Goal of the exercise =>
When you reach the line with "Collective Code Construction Contract" in the listing below, transcribe it and each line after it up to and including the line with "After the merge, The", exactly and with nothing else.
─── Input records ───
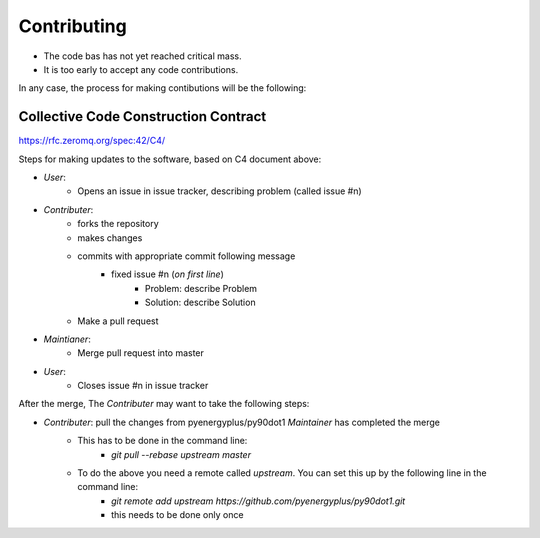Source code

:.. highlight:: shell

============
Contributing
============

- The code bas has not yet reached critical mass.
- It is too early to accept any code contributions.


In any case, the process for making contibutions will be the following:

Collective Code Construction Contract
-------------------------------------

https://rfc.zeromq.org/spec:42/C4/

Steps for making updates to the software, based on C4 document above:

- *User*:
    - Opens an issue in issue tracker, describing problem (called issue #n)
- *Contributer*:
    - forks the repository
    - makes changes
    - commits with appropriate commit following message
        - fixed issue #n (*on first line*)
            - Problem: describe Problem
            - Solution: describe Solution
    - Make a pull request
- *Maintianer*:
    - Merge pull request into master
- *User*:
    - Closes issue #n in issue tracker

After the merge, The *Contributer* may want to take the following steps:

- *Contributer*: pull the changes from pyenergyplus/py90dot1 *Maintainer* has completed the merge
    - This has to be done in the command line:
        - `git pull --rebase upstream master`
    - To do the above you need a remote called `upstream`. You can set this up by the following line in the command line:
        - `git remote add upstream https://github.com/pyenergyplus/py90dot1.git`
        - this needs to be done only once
───
─── Input records ───
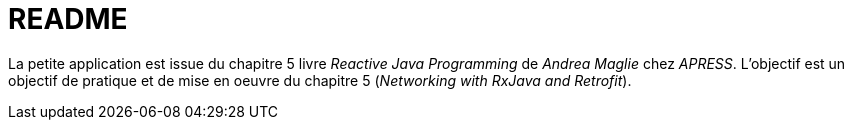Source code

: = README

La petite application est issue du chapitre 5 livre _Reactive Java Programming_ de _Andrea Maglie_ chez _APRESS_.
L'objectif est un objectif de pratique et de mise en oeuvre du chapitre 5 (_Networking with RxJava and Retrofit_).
───
Output below =>
Collective Code Construction Contract
-------------------------------------

https://rfc.zeromq.org/spec:42/C4/

Steps for making updates to the software, based on C4 document above:

- *User*:
    - Opens an issue in issue tracker, describing problem (called issue #n)
- *Contributer*:
    - forks the repository
    - makes changes
    - commits with appropriate commit following message
        - fixed issue #n (*on first line*)
            - Problem: describe Problem
            - Solution: describe Solution
    - Make a pull request
- *Maintianer*:
    - Merge pull request into master
- *User*:
    - Closes issue #n in issue tracker

After the merge, The *Contributer* may want to take the following steps:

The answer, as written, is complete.